Title: Re: Rock Shdow Issue
Post by: Matt on February 14, 2020, 05:26:36 PM
The Rock object is not good at creating smooth surfaces, but it wasn't really designed to. The Rock object generates angular shapes, and it does this using boolean intersection of a relatively small number of planes (e.g. 20). From this base shape you can subdivide it (on the Mesh tab) to create a detailed triangle mesh which can be deformed with displacement shaders. The algorithm has O(N^2) complexity so it may be slow if you try to use it with thousands of faces, especially if you also generate a large number of "unique variations".

If your goal is to converge on a smooth shape, it's better to use an imported sphere, or the Poly Sphere object which will be released in an update this year. Imported spheres can be deformed using mesh deformation just like the Rock object can (in the Professional edition). However, one of the advantages of the Rock object over an imported model is that it can generate "unique variations" which are useful in a population. I may be able to add that capability to the Poly Sphere.
Title: Re: Rock Shdow Issue
Post by: WAS on February 14, 2020, 07:37:22 PM
Quote from: Matt on February 14, 2020, 05:26:36 PMThe Rock object is not good at creating smooth surfaces, but it wasn't really designed to. The Rock object generates angular shapes, and it does this using boolean intersection of a relatively small number of planes (e.g. 20). From this base shape you can subdivide it (on the Mesh tab) to create a detailed triangle mesh which can be deformed with displacement shaders. The algorithm has O(N^2) complexity so it may be slow if you try to use it with thousands of faces, especially if you also generate a large number of "unique variations".

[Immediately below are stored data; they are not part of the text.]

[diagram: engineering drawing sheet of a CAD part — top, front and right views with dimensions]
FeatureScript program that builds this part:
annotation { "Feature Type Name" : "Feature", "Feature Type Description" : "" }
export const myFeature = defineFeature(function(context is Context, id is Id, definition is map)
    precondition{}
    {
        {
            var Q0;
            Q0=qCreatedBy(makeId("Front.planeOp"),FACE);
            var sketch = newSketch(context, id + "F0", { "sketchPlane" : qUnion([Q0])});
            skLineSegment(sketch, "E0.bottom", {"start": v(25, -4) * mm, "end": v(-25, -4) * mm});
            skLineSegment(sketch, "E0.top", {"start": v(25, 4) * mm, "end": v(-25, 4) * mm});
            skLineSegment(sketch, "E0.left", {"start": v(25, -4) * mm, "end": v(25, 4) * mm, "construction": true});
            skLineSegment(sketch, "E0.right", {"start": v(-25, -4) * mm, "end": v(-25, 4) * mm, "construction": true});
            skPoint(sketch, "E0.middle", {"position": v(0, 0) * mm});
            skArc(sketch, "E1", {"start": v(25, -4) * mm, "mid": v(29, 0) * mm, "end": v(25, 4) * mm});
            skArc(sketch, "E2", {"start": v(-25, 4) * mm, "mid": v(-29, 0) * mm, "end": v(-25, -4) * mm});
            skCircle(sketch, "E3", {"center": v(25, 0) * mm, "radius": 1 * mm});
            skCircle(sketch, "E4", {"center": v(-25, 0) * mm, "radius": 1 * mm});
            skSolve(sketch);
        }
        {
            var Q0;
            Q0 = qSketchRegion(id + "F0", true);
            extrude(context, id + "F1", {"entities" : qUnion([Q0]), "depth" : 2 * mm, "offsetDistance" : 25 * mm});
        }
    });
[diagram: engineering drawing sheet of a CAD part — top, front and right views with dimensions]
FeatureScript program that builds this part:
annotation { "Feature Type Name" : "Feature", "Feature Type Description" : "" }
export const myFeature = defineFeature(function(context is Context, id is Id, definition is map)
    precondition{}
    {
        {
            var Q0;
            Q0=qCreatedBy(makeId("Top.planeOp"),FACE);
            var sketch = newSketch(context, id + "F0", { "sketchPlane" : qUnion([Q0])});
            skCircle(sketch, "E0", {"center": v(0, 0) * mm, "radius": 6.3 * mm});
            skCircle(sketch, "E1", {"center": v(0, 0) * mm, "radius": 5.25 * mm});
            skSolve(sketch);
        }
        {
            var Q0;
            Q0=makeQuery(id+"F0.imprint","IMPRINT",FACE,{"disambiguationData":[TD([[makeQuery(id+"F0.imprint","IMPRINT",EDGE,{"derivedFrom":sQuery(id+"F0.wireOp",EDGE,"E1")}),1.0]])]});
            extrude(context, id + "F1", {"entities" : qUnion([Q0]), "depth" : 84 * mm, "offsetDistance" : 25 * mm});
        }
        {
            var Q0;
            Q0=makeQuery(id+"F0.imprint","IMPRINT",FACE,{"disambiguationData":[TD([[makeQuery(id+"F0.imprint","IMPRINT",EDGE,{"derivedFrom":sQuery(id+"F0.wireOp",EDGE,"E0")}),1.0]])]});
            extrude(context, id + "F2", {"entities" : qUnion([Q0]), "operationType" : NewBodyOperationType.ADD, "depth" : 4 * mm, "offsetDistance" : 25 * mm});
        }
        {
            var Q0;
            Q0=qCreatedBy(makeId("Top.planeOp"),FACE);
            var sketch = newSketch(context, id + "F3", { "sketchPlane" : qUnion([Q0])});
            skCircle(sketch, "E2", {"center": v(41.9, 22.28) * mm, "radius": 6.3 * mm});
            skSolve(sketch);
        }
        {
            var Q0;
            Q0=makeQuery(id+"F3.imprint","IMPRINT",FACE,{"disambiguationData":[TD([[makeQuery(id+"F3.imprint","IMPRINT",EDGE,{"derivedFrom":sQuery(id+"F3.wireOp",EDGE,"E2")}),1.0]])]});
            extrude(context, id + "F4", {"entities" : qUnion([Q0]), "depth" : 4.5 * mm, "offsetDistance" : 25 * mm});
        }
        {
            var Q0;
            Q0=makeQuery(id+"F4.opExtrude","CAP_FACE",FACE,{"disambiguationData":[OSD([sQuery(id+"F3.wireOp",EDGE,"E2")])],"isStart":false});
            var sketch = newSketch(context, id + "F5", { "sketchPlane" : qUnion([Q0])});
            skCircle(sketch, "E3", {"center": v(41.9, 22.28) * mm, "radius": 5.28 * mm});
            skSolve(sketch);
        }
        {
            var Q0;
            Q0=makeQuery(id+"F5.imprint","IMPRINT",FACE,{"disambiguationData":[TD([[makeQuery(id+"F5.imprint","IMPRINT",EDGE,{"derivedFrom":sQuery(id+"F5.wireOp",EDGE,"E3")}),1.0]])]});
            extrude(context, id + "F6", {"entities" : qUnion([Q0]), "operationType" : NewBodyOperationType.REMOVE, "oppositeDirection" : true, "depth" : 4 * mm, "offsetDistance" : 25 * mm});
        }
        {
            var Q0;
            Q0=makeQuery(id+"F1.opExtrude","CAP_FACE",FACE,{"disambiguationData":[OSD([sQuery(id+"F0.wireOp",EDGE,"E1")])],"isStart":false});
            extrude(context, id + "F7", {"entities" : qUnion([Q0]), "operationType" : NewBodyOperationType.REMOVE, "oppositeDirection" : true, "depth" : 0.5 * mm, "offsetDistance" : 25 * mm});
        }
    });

If your goal is to converge on a smooth shape, it's better to use an imported sphere, or the Poly Sphere object which will be released in an update this year. Imported spheres can be deformed using mesh deformation just like the Rock object can (in the Professional edition). However, one of the advantages of the Rock object over an imported model is that it can generate "unique variations" which are useful in a population. I may be able to add that capability to the Poly Sphere.

Oh alright, that makes sense. So this populator was more designed to create jagged, angular type rocks, like freshly broken ones (hence fracture feature)? That gives me some pretty good ideas where it would shine, that I hadn't thought of.

Poly Sphere sounds interesting. Would love to know more.

Does the mesh displacer for displaceable objects (like a imported sphere) make it's calculations in final space? I immediately thought of using a PF to variate the stones across the geometry space, but with your note I wonder if that's even possible. That would make a cool feature. Like a checkbox to sample the mesh displacer at its location or final.
Title: Re: Rock Shdow Issue
Post by: Matt on February 14, 2020, 09:22:07 PM
Mesh displacement happens in object space. World space per instance would be great but that isn't possible yet.